AIMS emerges from the (formally-exact) Full Multiple Spawning framework by invoking two central approximations related to the coupling between Gaussian functions. While AIMS has been successfully employed to simulate the photochemistry of numerous molecules, a detailed analysis of the strengths and weaknesses of its underlying approximations was missing in the literature.

Together with Dr. Benoît Mignolet (University of Liège), we investigated in great details the approximations in AIMS using a model molecule, LiH, photoexcited by an external electric field to generate interfering nuclear wavepackets. Interestingly, AIMS could capture the behavior of properties like electronic state populations and the more challenging time-dependent molecular dipole moment, even if this low-dimensional system constitutes one of the worst-case scenarios for the AIMS approximations.
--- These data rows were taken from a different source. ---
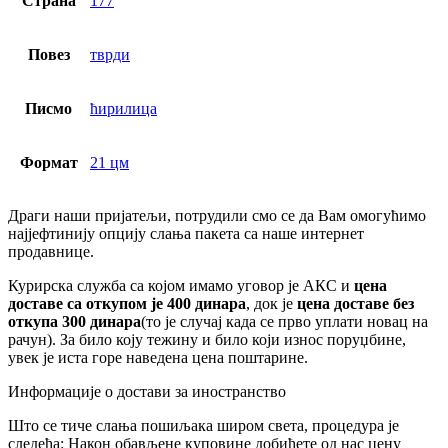
Страна
177
Повез
тврди
Писмо
ћирилица
Формат
21 цм
Драги наши пријатељи, потрудили смо се да Вам омогућимо
најјефтинију опцију слања пакета са наше интернет
продавнице.
Курирска служба са којом имамо уговор је АКС и
цена
доставе са откупом је 400 динара
, док је
цена доставе без
откупа 300 динара
(то је случај када се прво уплати новац на
рачун). За било коју тежину и било који износ поруџбине,
увек је иста горе наведена цена поштарине.
Информације о достави за иностранство
Што се тиче слања пошиљака широм света, процедура је
следећа: Након обављене куповине добићете од нас цену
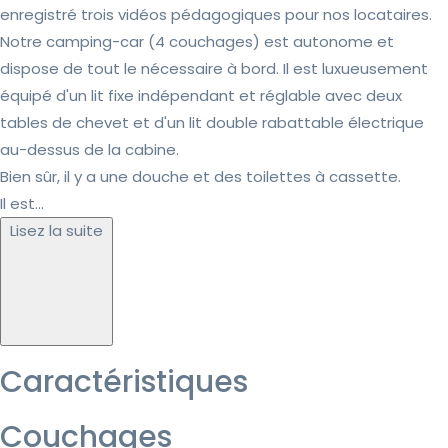
enregistré trois vidéos pédagogiques pour nos locataires.
Notre camping-car (4 couchages) est autonome et
dispose de tout le nécessaire à bord. Il est luxueusement
équipé d'un lit fixe indépendant et réglable avec deux
tables de chevet et d'un lit double rabattable électrique
au-dessus de la cabine.
Bien sûr, il y a une douche et des toilettes à cassette.
Il est...
Lisez la suite
Caractéristiques
Couchages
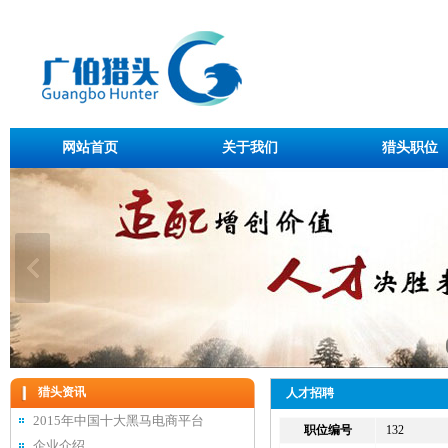
网站首页
关于我们
猎头职位
猎头资讯
人才招聘
2015年中国十大黑马电商平台
职位编号
132
企业介绍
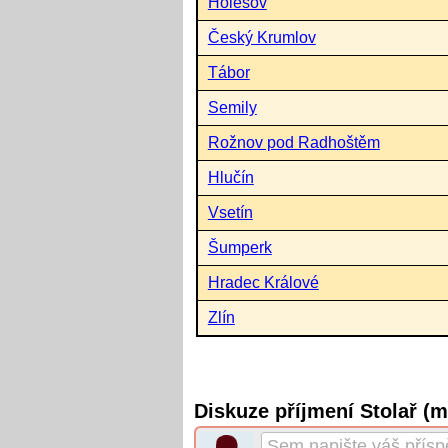
Holešov
Český Krumlov
Tábor
Semily
Rožnov pod Radhoštěm
Hlučín
Vsetín
Šumperk
Hradec Králové
Zlín
Diskuze příjmení Stolař (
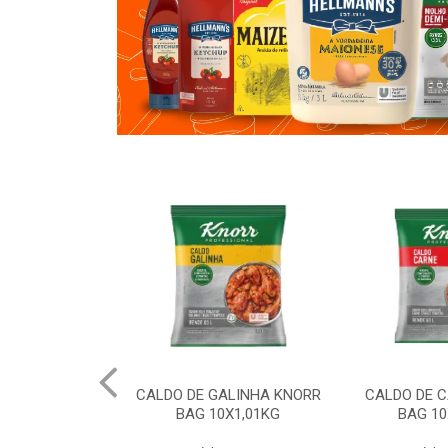
ALINHA KNORR
CALDO DE CARNE KNORR
AMIDO DE M
0X1,01KG
BAG 10X1,01KG
20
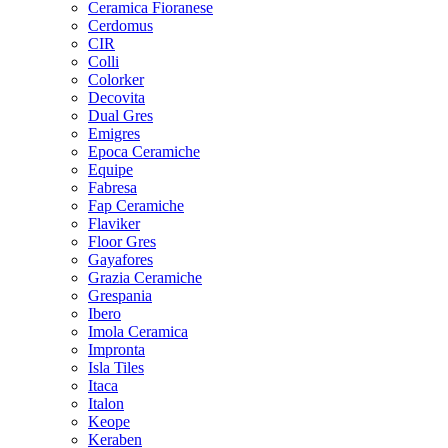
Ceramica Fioranese
Cerdomus
CIR
Colli
Colorker
Decovita
Dual Gres
Emigres
Epoca Ceramiche
Equipe
Fabresa
Fap Ceramiche
Flaviker
Floor Gres
Gayafores
Grazia Ceramiche
Grespania
Ibero
Imola Ceramica
Impronta
Isla Tiles
Itaca
Italon
Keope
Keraben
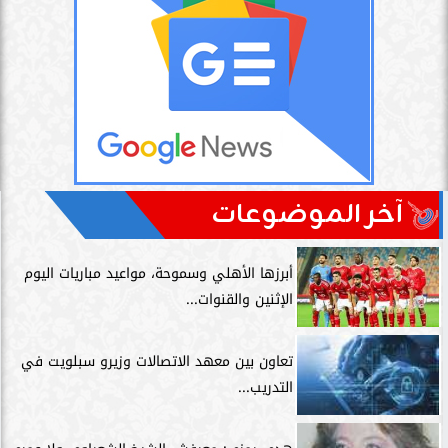
آخر الموضوعات
أبرزها الأهلي وسموحة، مواعيد مباريات اليوم
الإثنين والقنوات...
تعاون بين معهد الاتصالات وزيرو سبلويت في
التدريب...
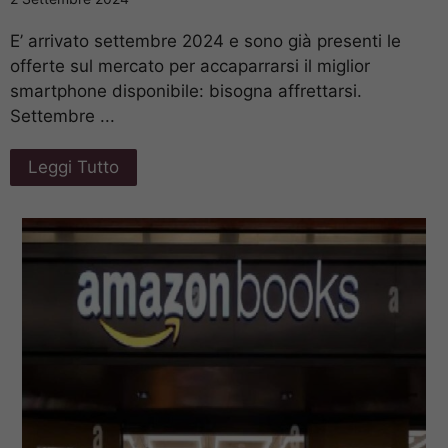
E’ arrivato settembre 2024 e sono già presenti le
offerte sul mercato per accaparrarsi il miglior
smartphone disponibile: bisogna affrettarsi.
Settembre ...
Leggi Tutto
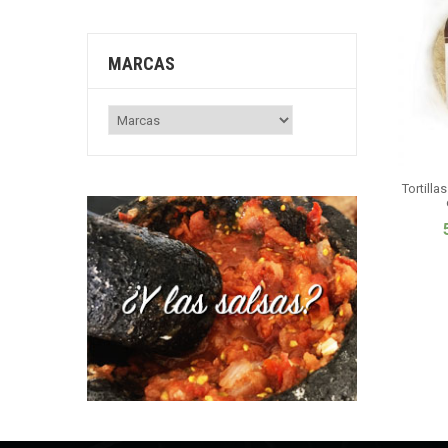
MARCAS
Tortill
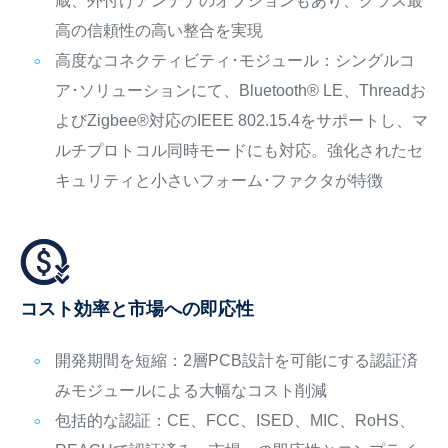
蔵、外付けアンテナのオプションもあり、クラス最
高の信頼性の高い整合を実現
高度なコネクティビティ･モジュール：シングルコ
ア･ソリューションにて、Bluetooth® LE、Threadお
よびZigbee®対応のIEEE 802.15.4をサポートし、マ
ルチプロトコル同時モードにも対応。強化されたセ
キュリティと小さいフォーム･ファクタが特徴
コスト効率と市場への即応性
開発期間を短縮：2層PCB設計を可能にする認証済
みモジュールによる大幅なコスト削減
包括的な認証：CE、FCC、ISED、MIC、RoHS、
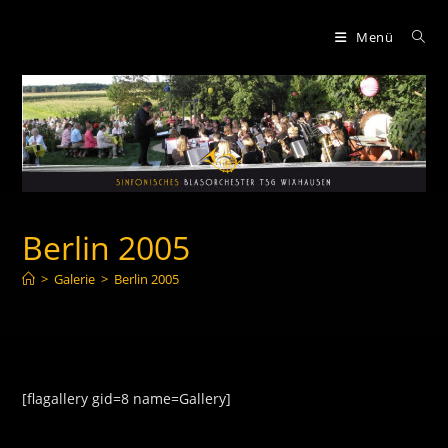
Zum
Inhalt
Menü
springen
Berlin 2005
>
Galerie
>
Berlin 2005
[flagallery gid=8 name=Gallery]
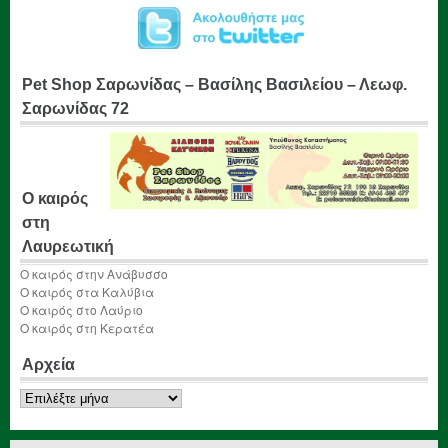
Pet Shop Σαρωνίδας – Βασίλης Βασιλείου – Λεωφ.
Σαρωνίδας 72
Ο καιρός
στη
Λαυρεωτική
Ο καιρός στην Ανάβυσσο
Ο καιρός στα Καλύβια
Ο καιρός στο Λαύριο
Ο καιρός στη Κερατέα
Αρχεία
Αρχεία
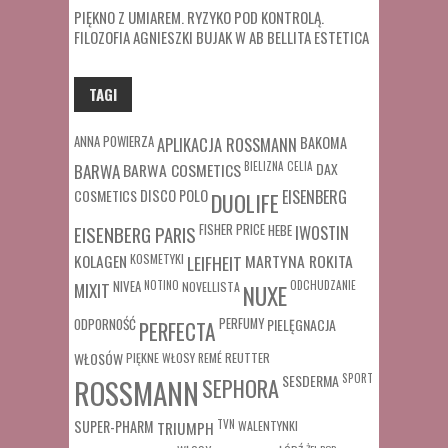
PIĘKNO Z UMIAREM. RYZYKO POD KONTROLĄ.
FILOZOFIA AGNIESZKI BUJAK W AB BELLITA ESTETICA
TAGI
ANNA POWIERZA
APLIKACJA ROSSMANN
BAKOMA
BARWA COSMETICS
BIELIZNA
CELIA
DAX
BARWA
COSMETICS
DISCO POLO
EISENBERG
DUOLIFE
FISHER PRICE
HEBE
IWOSTIN
EISENBERG PARIS
MARTYNA ROKITA
KOLAGEN
KOSMETYKI
LEIFHEIT
MIXIT
NIVEA
NOTINO
ODCHUDZANIE
NOVELLISTA
NUXE
ODPORNOŚĆ
PERFUMY
PIELĘGNACJA
PERFECTA
WŁOSÓW
REUTTER
PIĘKNE WŁOSY
REMÉ
SESDERMA
SPORT
ROSSMANN
SEPHORA
SUPER-PHARM
TRIUMPH
TVN
WALENTYNKI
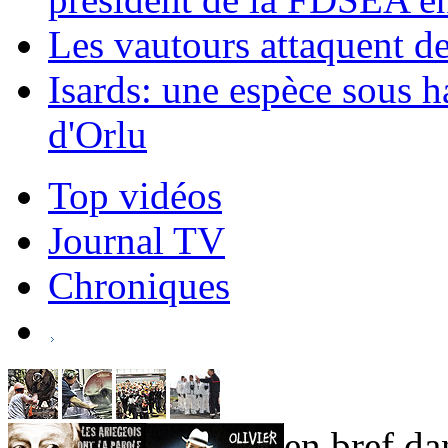
Les vautours attaquent d
Isards: une espèce sous h
d'Orlu
Top vidéos
Journal TV
Chroniques
en bref dan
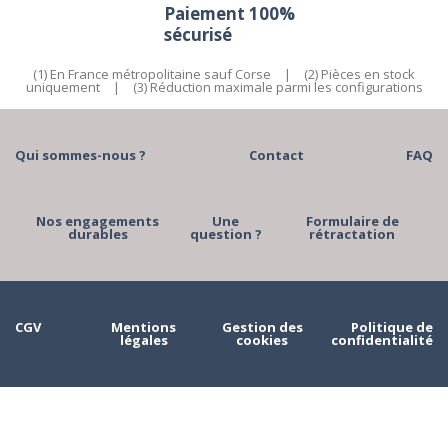
Paiement 100%
sécurisé
(1) En France métropolitaine sauf Corse
|
(2) Pièces en stock
uniquement
|
(3) Réduction maximale parmi les configurations
Qui sommes-nous ?
Contact
FAQ
Nos engagements
Une
Formulaire de
durables
question ?
rétractation
CGV
Mentions
Gestion des
Politique de
légales
cookies
confidentialité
We furthermore proposed and validated strategies, compatible with the simulation of larger molecular systems, to overcome some potential shortcomings of these approximations.

(On a less serious note, this article is also the first one of the group fulfilling the requirements of the Palatinate Challenge.)

A walk through the approximations of ab initio multiple spawning, by Benoît Mignolet and Basile F. E. Curchod, J. Chem. Phys., 148, 134110 (2018).


West Coast Theoretical Chemistry Symposium & TeraChem/FMS developer meeting

Basile attended the West Coast Theoretical Chemistry Symposium, organized at Stanford University for the 50th birthday of Todd J. Martínez.

This Symposium was directly followed by the first TeraChem/FMS developer meeting. TeraChem is a GPU-accelerated quantum chemical package that can be interfaced with the nonadiabatic dynamics method Full Multiple Spawning (FMS). Both codes are used in the ISP group and this developer meeting was an exciting opportunity to discuss their future directions and developments.

Participants to the first TeraChem/FMS developer meeting, in front of the Old Chemistry Building at Stanford University.